Recorded data:
..........

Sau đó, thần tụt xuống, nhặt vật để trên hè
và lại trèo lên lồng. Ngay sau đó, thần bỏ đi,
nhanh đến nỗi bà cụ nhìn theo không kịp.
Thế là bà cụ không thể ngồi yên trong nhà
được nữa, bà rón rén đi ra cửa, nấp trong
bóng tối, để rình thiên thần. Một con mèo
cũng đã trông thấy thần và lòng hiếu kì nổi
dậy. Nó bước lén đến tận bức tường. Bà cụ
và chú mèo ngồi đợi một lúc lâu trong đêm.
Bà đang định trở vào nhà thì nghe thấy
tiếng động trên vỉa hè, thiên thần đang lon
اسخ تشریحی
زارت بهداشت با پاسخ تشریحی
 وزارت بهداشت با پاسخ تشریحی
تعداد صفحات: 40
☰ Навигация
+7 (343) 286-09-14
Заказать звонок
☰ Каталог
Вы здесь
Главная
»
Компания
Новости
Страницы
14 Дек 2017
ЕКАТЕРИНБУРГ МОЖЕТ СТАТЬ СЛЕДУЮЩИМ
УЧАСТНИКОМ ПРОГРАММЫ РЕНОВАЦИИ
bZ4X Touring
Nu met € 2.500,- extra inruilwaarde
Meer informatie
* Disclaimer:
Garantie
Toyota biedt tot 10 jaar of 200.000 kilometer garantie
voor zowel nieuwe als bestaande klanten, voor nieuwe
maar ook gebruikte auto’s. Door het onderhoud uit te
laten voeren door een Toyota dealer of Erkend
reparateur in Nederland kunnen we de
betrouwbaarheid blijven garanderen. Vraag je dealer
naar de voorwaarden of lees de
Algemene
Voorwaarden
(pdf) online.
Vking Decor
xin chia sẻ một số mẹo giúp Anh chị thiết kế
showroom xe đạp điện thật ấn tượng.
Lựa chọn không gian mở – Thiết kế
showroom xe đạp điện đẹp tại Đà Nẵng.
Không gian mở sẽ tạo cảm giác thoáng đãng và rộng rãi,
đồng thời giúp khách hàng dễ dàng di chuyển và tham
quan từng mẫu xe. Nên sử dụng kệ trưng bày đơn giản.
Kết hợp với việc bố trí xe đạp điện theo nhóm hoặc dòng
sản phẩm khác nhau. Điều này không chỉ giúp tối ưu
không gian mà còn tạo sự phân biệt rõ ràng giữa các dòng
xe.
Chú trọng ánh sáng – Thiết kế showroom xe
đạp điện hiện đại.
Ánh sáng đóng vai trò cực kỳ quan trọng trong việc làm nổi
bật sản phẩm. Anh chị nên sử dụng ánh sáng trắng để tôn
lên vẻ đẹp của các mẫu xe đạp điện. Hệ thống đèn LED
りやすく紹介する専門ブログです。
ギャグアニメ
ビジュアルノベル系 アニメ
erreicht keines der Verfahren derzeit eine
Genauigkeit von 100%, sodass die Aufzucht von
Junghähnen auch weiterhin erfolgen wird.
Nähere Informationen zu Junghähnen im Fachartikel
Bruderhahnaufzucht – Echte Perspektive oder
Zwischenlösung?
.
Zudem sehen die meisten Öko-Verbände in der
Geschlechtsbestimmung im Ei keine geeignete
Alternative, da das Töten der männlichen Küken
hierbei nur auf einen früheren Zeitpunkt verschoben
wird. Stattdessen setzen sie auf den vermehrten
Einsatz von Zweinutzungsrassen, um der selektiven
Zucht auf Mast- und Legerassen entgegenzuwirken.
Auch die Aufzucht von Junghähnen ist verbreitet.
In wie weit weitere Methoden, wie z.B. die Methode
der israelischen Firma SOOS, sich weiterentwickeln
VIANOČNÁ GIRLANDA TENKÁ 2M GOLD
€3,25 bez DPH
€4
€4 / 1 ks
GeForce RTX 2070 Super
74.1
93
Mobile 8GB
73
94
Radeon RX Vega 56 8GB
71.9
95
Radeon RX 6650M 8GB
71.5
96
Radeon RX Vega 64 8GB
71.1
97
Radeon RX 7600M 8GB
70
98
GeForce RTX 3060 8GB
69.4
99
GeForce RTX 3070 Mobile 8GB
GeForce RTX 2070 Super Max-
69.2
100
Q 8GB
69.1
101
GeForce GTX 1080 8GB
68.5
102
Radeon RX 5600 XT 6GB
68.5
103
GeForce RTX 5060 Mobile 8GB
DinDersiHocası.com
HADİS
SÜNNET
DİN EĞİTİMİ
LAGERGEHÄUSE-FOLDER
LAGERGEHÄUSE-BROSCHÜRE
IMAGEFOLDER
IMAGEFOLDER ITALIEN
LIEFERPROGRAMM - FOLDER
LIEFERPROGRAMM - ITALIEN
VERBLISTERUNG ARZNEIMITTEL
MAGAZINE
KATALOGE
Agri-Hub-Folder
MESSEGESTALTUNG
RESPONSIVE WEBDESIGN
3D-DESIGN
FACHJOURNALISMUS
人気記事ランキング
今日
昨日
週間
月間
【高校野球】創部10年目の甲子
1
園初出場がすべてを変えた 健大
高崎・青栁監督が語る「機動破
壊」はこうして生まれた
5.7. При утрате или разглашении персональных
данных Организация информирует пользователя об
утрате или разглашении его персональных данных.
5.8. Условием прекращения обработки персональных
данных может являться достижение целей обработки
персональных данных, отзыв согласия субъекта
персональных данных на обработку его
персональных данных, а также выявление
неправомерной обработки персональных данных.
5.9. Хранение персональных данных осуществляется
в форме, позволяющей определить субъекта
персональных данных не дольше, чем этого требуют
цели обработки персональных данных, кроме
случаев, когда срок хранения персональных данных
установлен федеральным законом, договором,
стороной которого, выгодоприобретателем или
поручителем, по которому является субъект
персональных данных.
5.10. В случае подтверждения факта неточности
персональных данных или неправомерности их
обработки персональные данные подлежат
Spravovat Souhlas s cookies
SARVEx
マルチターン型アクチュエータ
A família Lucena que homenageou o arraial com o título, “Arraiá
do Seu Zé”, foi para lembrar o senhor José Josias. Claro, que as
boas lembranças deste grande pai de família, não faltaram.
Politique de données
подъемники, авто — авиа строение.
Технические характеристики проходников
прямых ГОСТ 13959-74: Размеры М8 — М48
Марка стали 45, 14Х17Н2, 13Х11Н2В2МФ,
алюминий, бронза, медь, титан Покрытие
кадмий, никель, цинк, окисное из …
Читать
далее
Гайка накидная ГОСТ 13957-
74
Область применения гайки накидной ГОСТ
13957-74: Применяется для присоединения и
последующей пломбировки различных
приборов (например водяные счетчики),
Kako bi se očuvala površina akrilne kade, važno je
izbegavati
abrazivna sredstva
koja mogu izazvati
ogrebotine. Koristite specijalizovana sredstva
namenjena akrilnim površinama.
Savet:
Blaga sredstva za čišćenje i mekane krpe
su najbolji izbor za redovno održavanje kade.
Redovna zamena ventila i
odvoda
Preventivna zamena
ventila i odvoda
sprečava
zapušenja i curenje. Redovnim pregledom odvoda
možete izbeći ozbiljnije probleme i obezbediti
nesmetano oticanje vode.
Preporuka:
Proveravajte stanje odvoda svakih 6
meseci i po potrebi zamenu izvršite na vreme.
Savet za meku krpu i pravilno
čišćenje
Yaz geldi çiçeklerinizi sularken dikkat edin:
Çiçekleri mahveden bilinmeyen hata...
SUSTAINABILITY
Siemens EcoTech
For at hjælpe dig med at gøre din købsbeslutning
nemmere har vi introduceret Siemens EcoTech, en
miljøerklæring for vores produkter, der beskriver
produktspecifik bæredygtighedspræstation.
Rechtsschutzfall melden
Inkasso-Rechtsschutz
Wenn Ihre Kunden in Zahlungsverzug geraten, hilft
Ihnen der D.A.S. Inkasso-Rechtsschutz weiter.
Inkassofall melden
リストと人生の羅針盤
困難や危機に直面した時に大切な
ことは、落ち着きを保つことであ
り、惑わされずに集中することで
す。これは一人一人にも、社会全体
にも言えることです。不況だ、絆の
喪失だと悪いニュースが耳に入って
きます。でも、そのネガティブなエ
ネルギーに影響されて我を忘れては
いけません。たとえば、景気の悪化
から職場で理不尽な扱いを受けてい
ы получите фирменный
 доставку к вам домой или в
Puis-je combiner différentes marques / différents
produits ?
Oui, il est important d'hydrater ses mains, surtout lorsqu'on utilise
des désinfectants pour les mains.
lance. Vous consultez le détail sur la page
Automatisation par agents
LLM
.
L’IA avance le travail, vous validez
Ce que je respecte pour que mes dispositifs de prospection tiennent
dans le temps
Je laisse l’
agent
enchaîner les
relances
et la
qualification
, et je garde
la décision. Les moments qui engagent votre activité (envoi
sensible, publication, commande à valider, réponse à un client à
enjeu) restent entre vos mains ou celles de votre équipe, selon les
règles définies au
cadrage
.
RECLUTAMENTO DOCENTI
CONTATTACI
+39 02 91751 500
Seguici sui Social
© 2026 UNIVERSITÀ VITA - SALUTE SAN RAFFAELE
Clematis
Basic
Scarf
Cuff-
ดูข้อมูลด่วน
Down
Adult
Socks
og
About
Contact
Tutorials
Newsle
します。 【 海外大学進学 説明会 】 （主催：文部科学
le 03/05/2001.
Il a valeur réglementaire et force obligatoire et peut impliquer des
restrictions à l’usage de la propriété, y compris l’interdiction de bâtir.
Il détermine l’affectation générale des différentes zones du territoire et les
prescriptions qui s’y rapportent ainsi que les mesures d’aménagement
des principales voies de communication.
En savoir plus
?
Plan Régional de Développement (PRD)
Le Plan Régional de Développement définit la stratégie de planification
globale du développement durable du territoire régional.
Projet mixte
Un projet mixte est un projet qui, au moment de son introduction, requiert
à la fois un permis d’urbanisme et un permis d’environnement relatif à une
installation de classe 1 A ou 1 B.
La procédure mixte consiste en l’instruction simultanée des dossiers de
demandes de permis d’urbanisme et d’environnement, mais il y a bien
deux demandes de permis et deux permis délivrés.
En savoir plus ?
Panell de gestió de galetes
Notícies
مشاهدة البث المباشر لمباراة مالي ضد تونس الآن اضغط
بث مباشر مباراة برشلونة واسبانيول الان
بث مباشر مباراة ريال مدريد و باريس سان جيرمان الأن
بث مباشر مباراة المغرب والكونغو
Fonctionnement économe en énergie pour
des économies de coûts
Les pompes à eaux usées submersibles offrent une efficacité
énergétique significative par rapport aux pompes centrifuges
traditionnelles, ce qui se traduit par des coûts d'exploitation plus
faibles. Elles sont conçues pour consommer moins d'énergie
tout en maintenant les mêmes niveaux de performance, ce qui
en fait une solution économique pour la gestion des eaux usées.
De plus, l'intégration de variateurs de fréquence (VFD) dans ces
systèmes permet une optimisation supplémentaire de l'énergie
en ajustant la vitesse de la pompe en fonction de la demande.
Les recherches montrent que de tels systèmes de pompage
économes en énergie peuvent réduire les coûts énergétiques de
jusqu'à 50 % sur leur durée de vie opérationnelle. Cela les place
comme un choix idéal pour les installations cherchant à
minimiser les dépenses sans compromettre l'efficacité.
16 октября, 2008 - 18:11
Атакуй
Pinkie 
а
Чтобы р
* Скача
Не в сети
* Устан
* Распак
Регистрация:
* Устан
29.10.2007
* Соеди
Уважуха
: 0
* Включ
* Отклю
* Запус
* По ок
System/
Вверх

..........

WHAT YOU WILL DO
What you return should be the lines from the start of the data through the line with "cũng đã trông thấy thần và lòng hiếu kì nổi", quoted exactly and nothing more.

TASK ANSWER
Sau đó, thần tụt xuống, nhặt vật để trên hè
và lại trèo lên lồng. Ngay sau đó, thần bỏ đi,
nhanh đến nỗi bà cụ nhìn theo không kịp.
Thế là bà cụ không thể ngồi yên trong nhà
được nữa, bà rón rén đi ra cửa, nấp trong
bóng tối, để rình thiên thần. Một con mèo
cũng đã trông thấy thần và lòng hiếu kì nổi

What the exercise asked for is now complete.